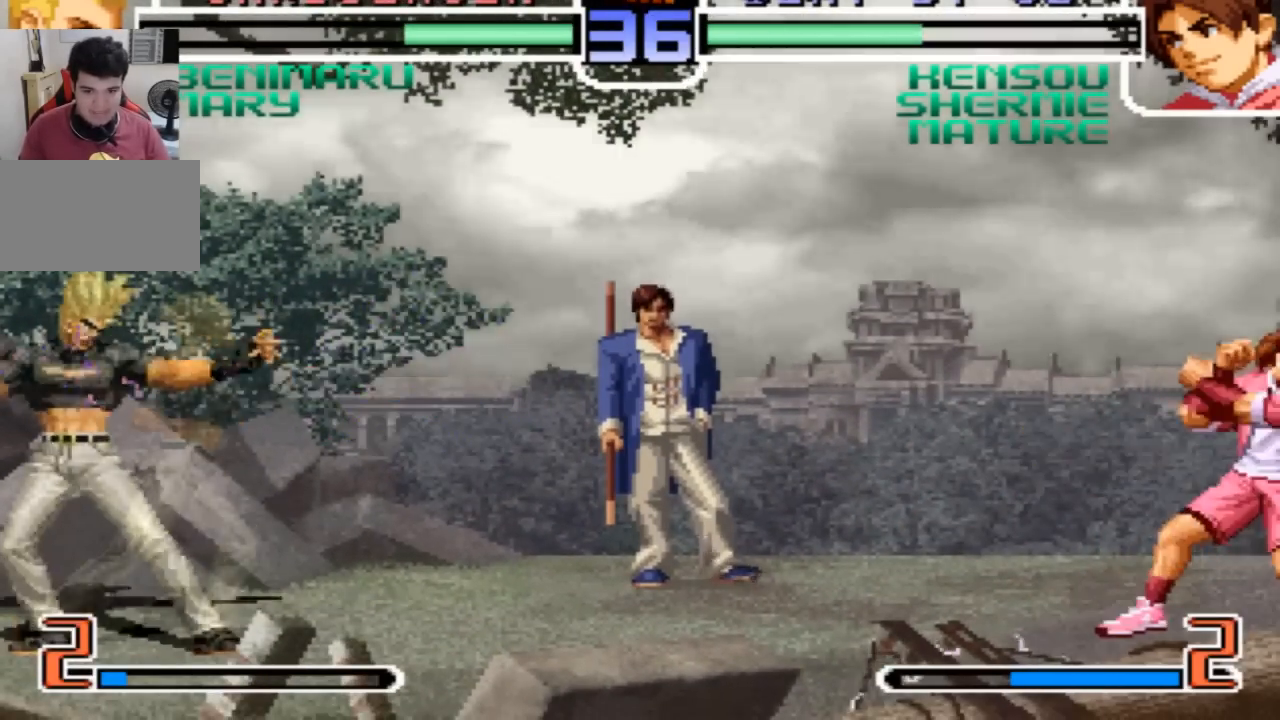
{"buttons": [], "left_stick": "center", "events": []}
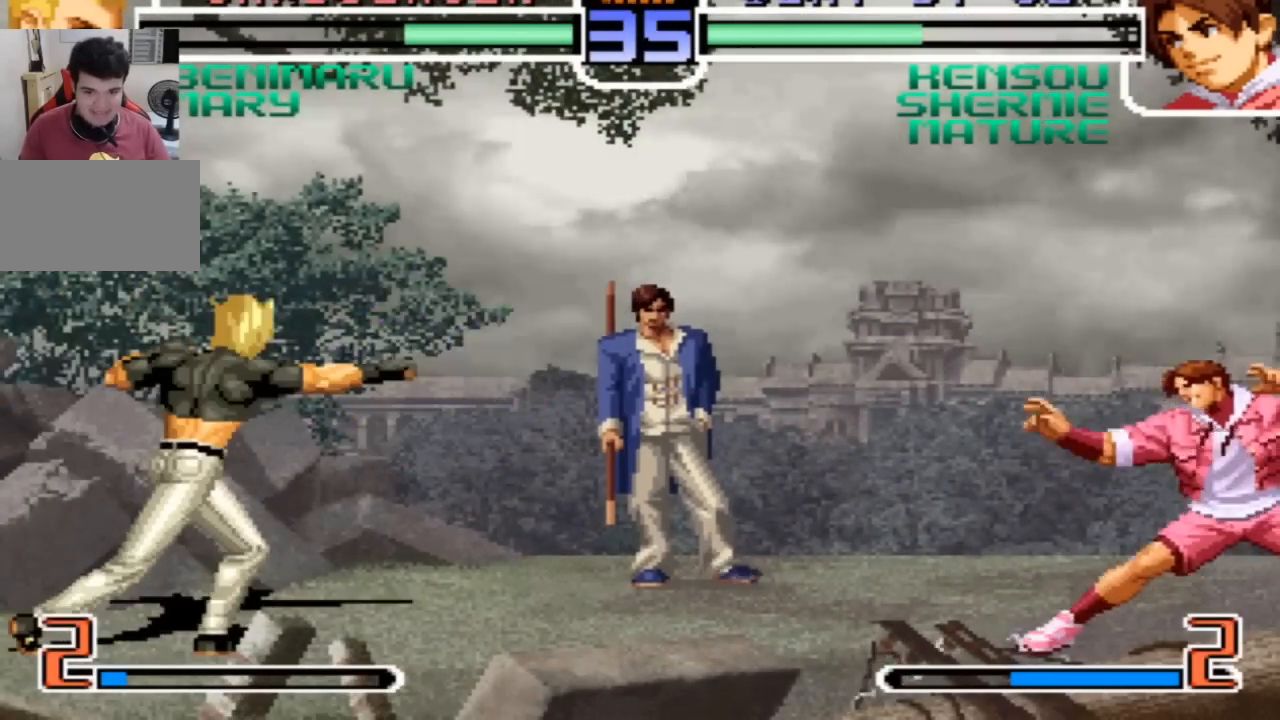
{"buttons": [], "left_stick": "left", "events": [[300, "left_stick", "right"], [433, "left_stick", "center"], [500, "left_stick", "left"]]}
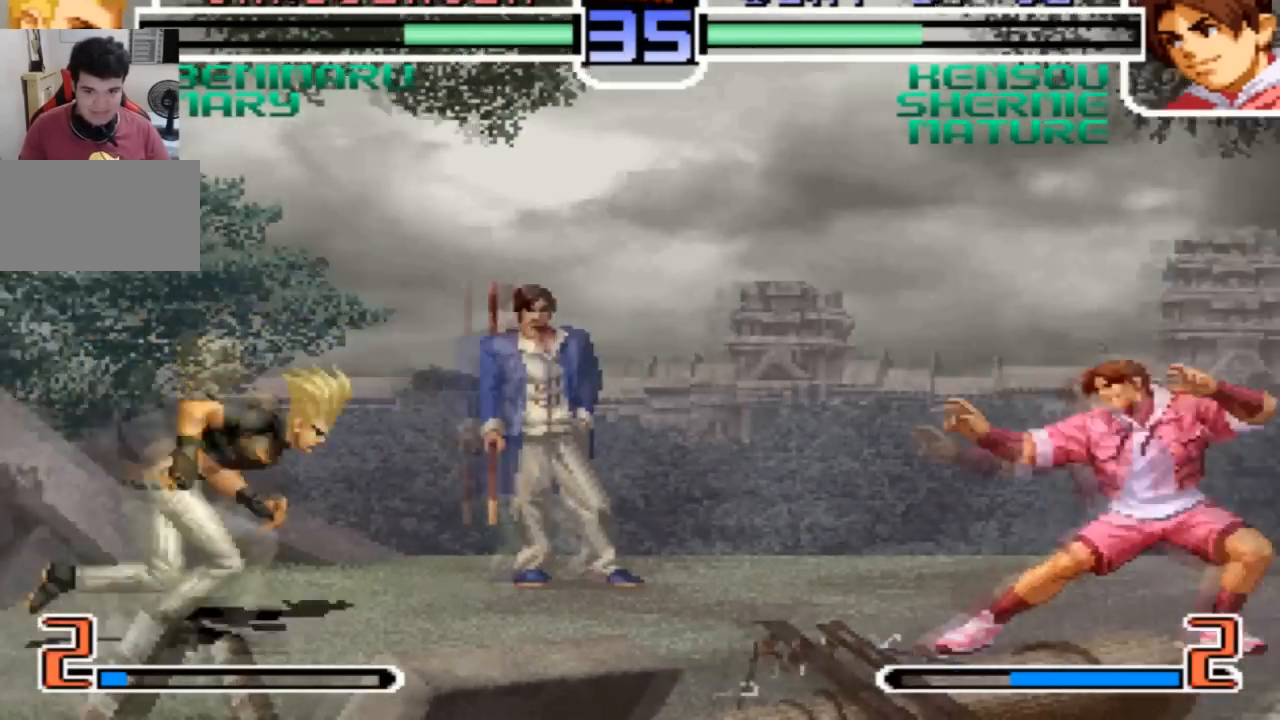
{"buttons": ["SQUARE"], "left_stick": "right", "events": [[167, "left_stick", "down-right"], [367, "left_stick", "right"], [434, "SQUARE", "down"]]}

---------------

Go through the data and gather every line that holds "right".

== Problem solution ==
{"buttons": [], "left_stick": "left", "events": [[300, "left_stick", "right"], [433, "left_stick", "center"], [500, "left_stick", "left"]]}
{"buttons": ["SQUARE"], "left_stick": "right", "events": [[167, "left_stick", "down-right"], [367, "left_stick", "right"], [434, "SQUARE", "down"]]}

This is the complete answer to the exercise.